# New girl from Vegas!



## LongbowTurtle (Oct 22, 2009)

I just want to say Hello and I hope to learn much from everyone. I am new to the sport. I picked a longbow a few weeks ago for the first time and shot eight bullseye out of 10 shots. I was so excited and enjoyed it so much that I want to keep it up.:wink: any advice for beginner longbow shooters is Greatly appreciated. Thanks.


----------



## wicked1Joe (May 19, 2009)

Welcome to AT:thumbs_up


----------



## jva54 (Dec 14, 2005)

Welcome to AT!!  :wave:


----------



## sawtoothscream (Apr 19, 2008)

welcome to AT. alot of good info.

sounds like your a natural.


----------



## Tim Roberts (Jul 13, 2002)

:wav: :yo: *G'day.*







to *Archery Talk* LongbowTurtle. Have fun here.


----------



## dmills37 (Jul 8, 2009)

▶ **TASK STATEMENT**
Reproduce the archery forum thread word for word, starting at "I just want" and ending at "Greatly appreciated. Thanks.".

▶ **DATA EXCERPTS**
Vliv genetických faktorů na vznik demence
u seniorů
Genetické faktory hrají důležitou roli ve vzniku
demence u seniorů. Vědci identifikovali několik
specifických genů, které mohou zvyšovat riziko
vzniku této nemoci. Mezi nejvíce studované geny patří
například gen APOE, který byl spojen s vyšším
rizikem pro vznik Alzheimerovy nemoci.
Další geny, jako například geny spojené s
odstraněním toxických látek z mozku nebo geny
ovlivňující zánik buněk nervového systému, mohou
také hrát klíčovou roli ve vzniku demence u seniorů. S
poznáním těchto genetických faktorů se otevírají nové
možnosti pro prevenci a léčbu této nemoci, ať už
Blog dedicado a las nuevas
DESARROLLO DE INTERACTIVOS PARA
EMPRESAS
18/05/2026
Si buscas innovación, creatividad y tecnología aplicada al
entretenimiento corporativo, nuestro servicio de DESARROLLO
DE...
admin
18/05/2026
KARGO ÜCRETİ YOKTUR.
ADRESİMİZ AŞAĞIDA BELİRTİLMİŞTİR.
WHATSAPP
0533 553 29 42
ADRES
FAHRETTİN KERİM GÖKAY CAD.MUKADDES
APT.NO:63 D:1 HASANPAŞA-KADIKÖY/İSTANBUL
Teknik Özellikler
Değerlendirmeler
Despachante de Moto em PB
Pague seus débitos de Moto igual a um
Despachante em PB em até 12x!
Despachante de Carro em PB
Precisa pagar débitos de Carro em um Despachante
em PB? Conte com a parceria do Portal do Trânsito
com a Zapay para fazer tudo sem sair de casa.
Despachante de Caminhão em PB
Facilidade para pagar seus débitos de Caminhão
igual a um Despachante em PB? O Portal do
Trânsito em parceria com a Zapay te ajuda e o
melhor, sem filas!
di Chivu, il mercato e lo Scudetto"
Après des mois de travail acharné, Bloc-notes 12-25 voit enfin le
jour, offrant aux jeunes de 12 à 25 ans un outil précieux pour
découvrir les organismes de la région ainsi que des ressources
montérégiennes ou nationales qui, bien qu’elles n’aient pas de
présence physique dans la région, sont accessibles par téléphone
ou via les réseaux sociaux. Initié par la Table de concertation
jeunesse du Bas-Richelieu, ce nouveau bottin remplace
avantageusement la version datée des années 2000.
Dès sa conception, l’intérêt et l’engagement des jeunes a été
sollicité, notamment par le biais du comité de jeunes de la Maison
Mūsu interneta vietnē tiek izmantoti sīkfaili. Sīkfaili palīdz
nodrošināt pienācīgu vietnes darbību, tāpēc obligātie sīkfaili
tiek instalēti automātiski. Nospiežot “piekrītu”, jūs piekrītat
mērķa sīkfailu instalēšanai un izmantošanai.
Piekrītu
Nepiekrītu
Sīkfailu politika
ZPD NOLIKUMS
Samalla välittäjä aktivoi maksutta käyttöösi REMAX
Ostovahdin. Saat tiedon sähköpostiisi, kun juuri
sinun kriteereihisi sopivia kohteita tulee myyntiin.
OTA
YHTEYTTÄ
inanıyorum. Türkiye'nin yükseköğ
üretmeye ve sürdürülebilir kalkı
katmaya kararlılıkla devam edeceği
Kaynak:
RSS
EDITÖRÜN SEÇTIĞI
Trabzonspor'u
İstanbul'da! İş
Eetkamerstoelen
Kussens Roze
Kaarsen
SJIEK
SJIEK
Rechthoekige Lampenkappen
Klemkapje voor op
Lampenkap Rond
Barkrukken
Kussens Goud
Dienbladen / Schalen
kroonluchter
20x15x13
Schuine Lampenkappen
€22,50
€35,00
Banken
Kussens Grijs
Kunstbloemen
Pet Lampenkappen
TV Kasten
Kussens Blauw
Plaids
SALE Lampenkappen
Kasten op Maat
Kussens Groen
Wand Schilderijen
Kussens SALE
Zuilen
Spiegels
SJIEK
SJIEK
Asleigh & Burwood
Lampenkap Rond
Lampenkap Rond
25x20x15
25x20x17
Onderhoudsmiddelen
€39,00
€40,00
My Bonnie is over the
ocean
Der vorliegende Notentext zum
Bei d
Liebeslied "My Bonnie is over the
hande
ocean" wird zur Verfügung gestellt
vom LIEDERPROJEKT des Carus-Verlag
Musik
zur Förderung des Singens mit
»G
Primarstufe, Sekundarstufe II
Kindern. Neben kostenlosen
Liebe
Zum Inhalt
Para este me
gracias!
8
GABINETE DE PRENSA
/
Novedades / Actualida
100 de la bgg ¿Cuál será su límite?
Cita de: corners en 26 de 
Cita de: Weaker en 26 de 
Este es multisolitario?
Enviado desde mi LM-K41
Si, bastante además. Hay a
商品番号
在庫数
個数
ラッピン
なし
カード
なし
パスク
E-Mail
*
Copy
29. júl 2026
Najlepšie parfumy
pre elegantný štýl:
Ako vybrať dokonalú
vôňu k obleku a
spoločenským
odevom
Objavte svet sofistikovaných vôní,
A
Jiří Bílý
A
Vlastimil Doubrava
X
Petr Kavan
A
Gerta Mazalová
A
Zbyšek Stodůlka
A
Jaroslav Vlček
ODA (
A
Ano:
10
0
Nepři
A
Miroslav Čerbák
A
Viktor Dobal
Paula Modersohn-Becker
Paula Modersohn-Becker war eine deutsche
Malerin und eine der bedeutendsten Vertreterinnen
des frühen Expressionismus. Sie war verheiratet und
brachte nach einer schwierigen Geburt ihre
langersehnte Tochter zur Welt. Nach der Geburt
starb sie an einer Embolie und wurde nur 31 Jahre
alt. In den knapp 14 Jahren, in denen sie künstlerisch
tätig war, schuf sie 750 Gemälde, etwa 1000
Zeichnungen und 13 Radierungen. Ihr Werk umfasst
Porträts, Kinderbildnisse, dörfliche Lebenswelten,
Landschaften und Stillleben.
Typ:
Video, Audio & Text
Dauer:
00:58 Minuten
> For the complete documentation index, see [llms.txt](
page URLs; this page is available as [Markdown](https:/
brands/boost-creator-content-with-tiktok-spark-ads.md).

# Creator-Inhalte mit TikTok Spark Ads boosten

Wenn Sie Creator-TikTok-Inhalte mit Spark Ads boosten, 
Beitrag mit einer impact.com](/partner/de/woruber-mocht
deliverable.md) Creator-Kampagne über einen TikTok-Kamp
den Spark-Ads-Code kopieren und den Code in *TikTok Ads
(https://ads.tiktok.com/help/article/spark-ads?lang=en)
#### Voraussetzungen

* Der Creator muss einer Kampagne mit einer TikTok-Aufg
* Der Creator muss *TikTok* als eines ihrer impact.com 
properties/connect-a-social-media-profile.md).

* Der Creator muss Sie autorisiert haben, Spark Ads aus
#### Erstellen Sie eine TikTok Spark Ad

▶ **TASK ANSWER**
I just want to say Hello and I hope to learn much from everyone. I am new to the sport. I picked a longbow a few weeks ago for the first time and shot eight bullseye out of 10 shots. I was so excited and enjoyed it so much that I want to keep it up.:wink: any advice for beginner longbow shooters is Greatly appreciated. Thanks.